Category Archives: Reviews

Review of The Lady From the Sea – 4 Stars


The Lady From the Sea

Donmar Warehouse

Reviewed – 21st October 2017



“Nikki Amuka-Bird’s Ellida is hypnotic, lending elegance to her deep-rooted longing that teeters on madness”


“The Lady From The Sea” is probably Ibsen’s most symbolic work. It is centred on Ellida, the female protagonist caught in a conflict between duty and self-determination. Stuck in her marriage to Doctor Wangel, she longs for the sea. When a former lover returns from years of absence, she is forced to decide between freedom and the new life she has made for herself.

The action is transplanted from the icy Norwegian fjords to a sultry Caribbean beach, where the stifling heat adds to the feelings of being trapped, as relationships untangle and are knotted back together again, in Elinor Cook’s adaptation. Cook’s text, coupled with the strength of the performances, draws one into a fresh way of looking at the play. The language has an easy, contemporary feel bringing a crisp clarity to Ibsen’s themes: the divide between men and women. Even back in the late nineteenth century Ibsen called this “the modern tragedy”, presciently claiming that “a woman cannot be herself in today’s society” because it is shaped and dictated by men.

Kwame Kwei-Armah, the next artistic director of the Young Vic, is at the helm. His uncluttered direction gives ample space for the comedy to tease through. Ibsen’s observations were often so acute they were funny – and Kwei-Armah embraces this. Throwing some tropical heat into the mix adds an extra, spicy lightness of touch. However, the Caribbean setting is not fully explored, and is often pushed into the margins. There is scant reference to the location and, during the more introspective moments, Lee Curran’s moody lighting too often dips back into the cold North Atlantic.

### SHORT EXERCISE 1
From the review, copy word for word the passage that starts at "The action is" and ends after "dictated by men.".
### SHORT EXERCISE 2
Answer these questions from the review:
(a) At which venue was the production staged?
(b) Whose adaptation is used?
(c) Of which theater is the director named as the next artistic director?

### DATA LINES
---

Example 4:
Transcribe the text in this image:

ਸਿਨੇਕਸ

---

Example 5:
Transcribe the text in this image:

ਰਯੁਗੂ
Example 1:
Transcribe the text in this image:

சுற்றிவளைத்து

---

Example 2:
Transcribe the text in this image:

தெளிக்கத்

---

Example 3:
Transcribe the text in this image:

--

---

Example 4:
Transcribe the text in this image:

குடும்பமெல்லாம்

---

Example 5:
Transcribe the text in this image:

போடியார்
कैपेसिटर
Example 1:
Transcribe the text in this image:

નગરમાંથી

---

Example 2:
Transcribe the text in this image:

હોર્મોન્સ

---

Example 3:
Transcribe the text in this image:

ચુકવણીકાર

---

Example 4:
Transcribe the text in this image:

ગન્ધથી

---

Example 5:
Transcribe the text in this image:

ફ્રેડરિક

### WRITTEN ANSWER 1
The action is transplanted from the icy Norwegian fjords to a sultry Caribbean beach, where the stifling heat adds to the feelings of being trapped, as relationships untangle and are knotted back together again, in Elinor Cook’s adaptation. Cook’s text, coupled with the strength of the performances, draws one into a fresh way of looking at the play. The language has an easy, contemporary feel bringing a crisp clarity to Ibsen’s themes: the divide between men and women. Even back in the late nineteenth century Ibsen called this “the modern tragedy”, presciently claiming that “a woman cannot be herself in today’s society” because it is shaped and dictated by men.

### WRITTEN ANSWER 2
(a) Donmar Warehouse
(b) Elinor Cook's
(c) The Young Vic